- Stated task
Copy every line of the entries below verbatim, keeping each field name and its value unchanged.

====== Input material

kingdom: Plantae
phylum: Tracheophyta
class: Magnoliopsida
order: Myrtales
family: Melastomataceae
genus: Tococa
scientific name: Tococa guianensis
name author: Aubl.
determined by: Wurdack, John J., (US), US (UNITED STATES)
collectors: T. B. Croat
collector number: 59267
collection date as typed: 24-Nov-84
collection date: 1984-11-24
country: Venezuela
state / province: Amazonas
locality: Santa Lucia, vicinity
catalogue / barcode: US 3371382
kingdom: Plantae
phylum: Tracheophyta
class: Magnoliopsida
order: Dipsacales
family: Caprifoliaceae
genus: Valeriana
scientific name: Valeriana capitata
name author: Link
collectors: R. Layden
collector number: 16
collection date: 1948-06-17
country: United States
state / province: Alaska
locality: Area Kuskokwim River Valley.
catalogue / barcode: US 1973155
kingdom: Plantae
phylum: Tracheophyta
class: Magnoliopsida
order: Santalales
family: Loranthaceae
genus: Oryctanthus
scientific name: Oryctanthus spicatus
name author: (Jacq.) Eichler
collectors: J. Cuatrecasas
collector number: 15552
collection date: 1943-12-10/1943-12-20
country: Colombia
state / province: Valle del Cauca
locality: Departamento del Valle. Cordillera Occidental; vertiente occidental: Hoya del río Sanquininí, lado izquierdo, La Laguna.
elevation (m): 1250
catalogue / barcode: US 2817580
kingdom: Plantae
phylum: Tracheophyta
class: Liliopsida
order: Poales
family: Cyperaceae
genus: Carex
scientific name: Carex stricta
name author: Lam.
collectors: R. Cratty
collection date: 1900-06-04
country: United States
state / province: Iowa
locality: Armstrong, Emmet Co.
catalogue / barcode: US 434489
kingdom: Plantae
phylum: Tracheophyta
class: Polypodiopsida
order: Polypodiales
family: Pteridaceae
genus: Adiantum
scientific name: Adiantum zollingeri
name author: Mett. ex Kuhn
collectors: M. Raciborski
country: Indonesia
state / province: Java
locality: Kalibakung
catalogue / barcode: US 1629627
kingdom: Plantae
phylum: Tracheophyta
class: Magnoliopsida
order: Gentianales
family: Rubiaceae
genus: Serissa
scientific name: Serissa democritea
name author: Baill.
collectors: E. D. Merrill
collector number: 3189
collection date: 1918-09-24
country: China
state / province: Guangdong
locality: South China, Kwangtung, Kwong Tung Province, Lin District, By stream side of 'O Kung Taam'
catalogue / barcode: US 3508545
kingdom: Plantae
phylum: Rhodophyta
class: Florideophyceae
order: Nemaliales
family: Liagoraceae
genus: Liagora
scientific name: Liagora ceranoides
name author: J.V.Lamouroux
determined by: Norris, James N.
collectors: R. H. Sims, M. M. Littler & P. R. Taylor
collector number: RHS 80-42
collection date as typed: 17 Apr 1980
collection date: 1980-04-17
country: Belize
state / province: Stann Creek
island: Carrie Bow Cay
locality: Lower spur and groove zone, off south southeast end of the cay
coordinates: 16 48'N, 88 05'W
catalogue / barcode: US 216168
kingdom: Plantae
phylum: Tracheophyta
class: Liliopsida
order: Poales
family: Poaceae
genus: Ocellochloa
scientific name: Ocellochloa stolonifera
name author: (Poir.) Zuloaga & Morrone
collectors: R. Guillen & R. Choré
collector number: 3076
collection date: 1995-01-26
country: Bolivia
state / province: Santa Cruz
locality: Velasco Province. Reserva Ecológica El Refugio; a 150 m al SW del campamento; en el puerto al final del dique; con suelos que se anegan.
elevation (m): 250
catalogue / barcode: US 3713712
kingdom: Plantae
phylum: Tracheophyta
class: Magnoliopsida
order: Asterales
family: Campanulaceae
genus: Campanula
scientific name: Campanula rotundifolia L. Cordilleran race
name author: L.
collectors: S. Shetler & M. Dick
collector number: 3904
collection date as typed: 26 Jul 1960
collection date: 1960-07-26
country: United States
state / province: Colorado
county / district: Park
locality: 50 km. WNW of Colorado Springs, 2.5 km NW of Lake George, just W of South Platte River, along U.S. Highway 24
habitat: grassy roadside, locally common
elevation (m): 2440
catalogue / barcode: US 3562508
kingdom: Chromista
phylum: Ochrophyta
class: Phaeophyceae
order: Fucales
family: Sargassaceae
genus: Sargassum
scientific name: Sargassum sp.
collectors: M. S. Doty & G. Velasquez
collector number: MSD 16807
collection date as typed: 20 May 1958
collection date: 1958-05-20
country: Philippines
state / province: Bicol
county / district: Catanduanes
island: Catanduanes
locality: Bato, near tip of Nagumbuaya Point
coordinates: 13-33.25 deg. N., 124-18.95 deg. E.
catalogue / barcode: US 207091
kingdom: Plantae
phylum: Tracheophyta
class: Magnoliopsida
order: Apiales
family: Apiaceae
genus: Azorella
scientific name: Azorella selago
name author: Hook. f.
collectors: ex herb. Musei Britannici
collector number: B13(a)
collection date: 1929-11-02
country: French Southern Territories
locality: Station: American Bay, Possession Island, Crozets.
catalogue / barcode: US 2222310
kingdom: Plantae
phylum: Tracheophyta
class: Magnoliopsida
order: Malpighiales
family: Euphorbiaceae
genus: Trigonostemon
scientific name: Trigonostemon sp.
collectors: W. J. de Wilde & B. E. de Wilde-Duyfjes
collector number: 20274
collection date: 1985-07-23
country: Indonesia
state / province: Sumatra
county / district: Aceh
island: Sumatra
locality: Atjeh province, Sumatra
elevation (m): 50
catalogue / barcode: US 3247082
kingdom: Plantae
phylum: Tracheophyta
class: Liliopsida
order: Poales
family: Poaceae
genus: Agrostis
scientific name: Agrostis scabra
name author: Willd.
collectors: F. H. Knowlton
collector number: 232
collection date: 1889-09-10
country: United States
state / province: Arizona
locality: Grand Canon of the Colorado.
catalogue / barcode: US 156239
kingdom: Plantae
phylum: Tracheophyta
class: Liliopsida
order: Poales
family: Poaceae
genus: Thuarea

============

- Solution for this task
kingdom: Plantae
phylum: Tracheophyta
class: Magnoliopsida
order: Myrtales
family: Melastomataceae
genus: Tococa
scientific name: Tococa guianensis
name author: Aubl.
determined by: Wurdack, John J., (US), US (UNITED STATES)
collectors: T. B. Croat
collector number: 59267
collection date as typed: 24-Nov-84
collection date: 1984-11-24
country: Venezuela
state / province: Amazonas
locality: Santa Lucia, vicinity
catalogue / barcode: US 3371382
kingdom: Plantae
phylum: Tracheophyta
class: Magnoliopsida
order: Dipsacales
family: Caprifoliaceae
genus: Valeriana
scientific name: Valeriana capitata
name author: Link
collectors: R. Layden
collector number: 16
collection date: 1948-06-17
country: United States
state / province: Alaska
locality: Area Kuskokwim River Valley.
catalogue / barcode: US 1973155
kingdom: Plantae
phylum: Tracheophyta
class: Magnoliopsida
order: Santalales
family: Loranthaceae
genus: Oryctanthus
scientific name: Oryctanthus spicatus
name author: (Jacq.) Eichler
collectors: J. Cuatrecasas
collector number: 15552
collection date: 1943-12-10/1943-12-20
country: Colombia
state / province: Valle del Cauca
locality: Departamento del Valle. Cordillera Occidental; vertiente occidental: Hoya del río Sanquininí, lado izquierdo, La Laguna.
elevation (m): 1250
catalogue / barcode: US 2817580
kingdom: Plantae
phylum: Tracheophyta
class: Liliopsida
order: Poales
family: Cyperaceae
genus: Carex
scientific name: Carex stricta
name author: Lam.
collectors: R. Cratty
collection date: 1900-06-04
country: United States
state / province: Iowa
locality: Armstrong, Emmet Co.
catalogue / barcode: US 434489
kingdom: Plantae
phylum: Tracheophyta
class: Polypodiopsida
order: Polypodiales
family: Pteridaceae
genus: Adiantum
scientific name: Adiantum zollingeri
name author: Mett. ex Kuhn
collectors: M. Raciborski
country: Indonesia
state / province: Java
locality: Kalibakung
catalogue / barcode: US 1629627
kingdom: Plantae
phylum: Tracheophyta
class: Magnoliopsida
order: Gentianales
family: Rubiaceae
genus: Serissa
scientific name: Serissa democritea
name author: Baill.
collectors: E. D. Merrill
collector number: 3189
collection date: 1918-09-24
country: China
state / province: Guangdong
locality: South China, Kwangtung, Kwong Tung Province, Lin District, By stream side of 'O Kung Taam'
catalogue / barcode: US 3508545
kingdom: Plantae
phylum: Rhodophyta
class: Florideophyceae
order: Nemaliales
family: Liagoraceae
genus: Liagora
scientific name: Liagora ceranoides
name author: J.V.Lamouroux
determined by: Norris, James N.
collectors: R. H. Sims, M. M. Littler & P. R. Taylor
collector number: RHS 80-42
collection date as typed: 17 Apr 1980
collection date: 1980-04-17
country: Belize
state / province: Stann Creek
island: Carrie Bow Cay
locality: Lower spur and groove zone, off south southeast end of the cay
coordinates: 16 48'N, 88 05'W
catalogue / barcode: US 216168
kingdom: Plantae
phylum: Tracheophyta
class: Liliopsida
order: Poales
family: Poaceae
genus: Ocellochloa
scientific name: Ocellochloa stolonifera
name author: (Poir.) Zuloaga & Morrone
collectors: R. Guillen & R. Choré
collector number: 3076
collection date: 1995-01-26
country: Bolivia
state / province: Santa Cruz
locality: Velasco Province. Reserva Ecológica El Refugio; a 150 m al SW del campamento; en el puerto al final del dique; con suelos que se anegan.
elevation (m): 250
catalogue / barcode: US 3713712
kingdom: Plantae
phylum: Tracheophyta
class: Magnoliopsida
order: Asterales
family: Campanulaceae
genus: Campanula
scientific name: Campanula rotundifolia L. Cordilleran race
name author: L.
collectors: S. Shetler & M. Dick
collector number: 3904
collection date as typed: 26 Jul 1960
collection date: 1960-07-26
country: United States
state / province: Colorado
county / district: Park
locality: 50 km. WNW of Colorado Springs, 2.5 km NW of Lake George, just W of South Platte River, along U.S. Highway 24
habitat: grassy roadside, locally common
elevation (m): 2440
catalogue / barcode: US 3562508
kingdom: Chromista
phylum: Ochrophyta
class: Phaeophyceae
order: Fucales
family: Sargassaceae
genus: Sargassum
scientific name: Sargassum sp.
collectors: M. S. Doty & G. Velasquez
collector number: MSD 16807
collection date as typed: 20 May 1958
collection date: 1958-05-20
country: Philippines
state / province: Bicol
county / district: Catanduanes
island: Catanduanes
locality: Bato, near tip of Nagumbuaya Point
coordinates: 13-33.25 deg. N., 124-18.95 deg. E.
catalogue / barcode: US 207091
kingdom: Plantae
phylum: Tracheophyta
class: Magnoliopsida
order: Apiales
family: Apiaceae
genus: Azorella
scientific name: Azorella selago
name author: Hook. f.
collectors: ex herb. Musei Britannici
collector number: B13(a)
collection date: 1929-11-02
country: French Southern Territories
locality: Station: American Bay, Possession Island, Crozets.
catalogue / barcode: US 2222310
kingdom: Plantae
phylum: Tracheophyta
class: Magnoliopsida
order: Malpighiales
family: Euphorbiaceae
genus: Trigonostemon
scientific name: Trigonostemon sp.
collectors: W. J. de Wilde & B. E. de Wilde-Duyfjes
collector number: 20274
collection date: 1985-07-23
country: Indonesia
state / province: Sumatra
county / district: Aceh
island: Sumatra
locality: Atjeh province, Sumatra
elevation (m): 50
catalogue / barcode: US 3247082
kingdom: Plantae
phylum: Tracheophyta
class: Liliopsida
order: Poales
family: Poaceae
genus: Agrostis
scientific name: Agrostis scabra
name author: Willd.
collectors: F. H. Knowlton
collector number: 232
collection date: 1889-09-10
country: United States
state / province: Arizona
locality: Grand Canon of the Colorado.
catalogue / barcode: US 156239
kingdom: Plantae
phylum: Tracheophyta
class: Liliopsida
order: Poales
family: Poaceae
genus: Thuarea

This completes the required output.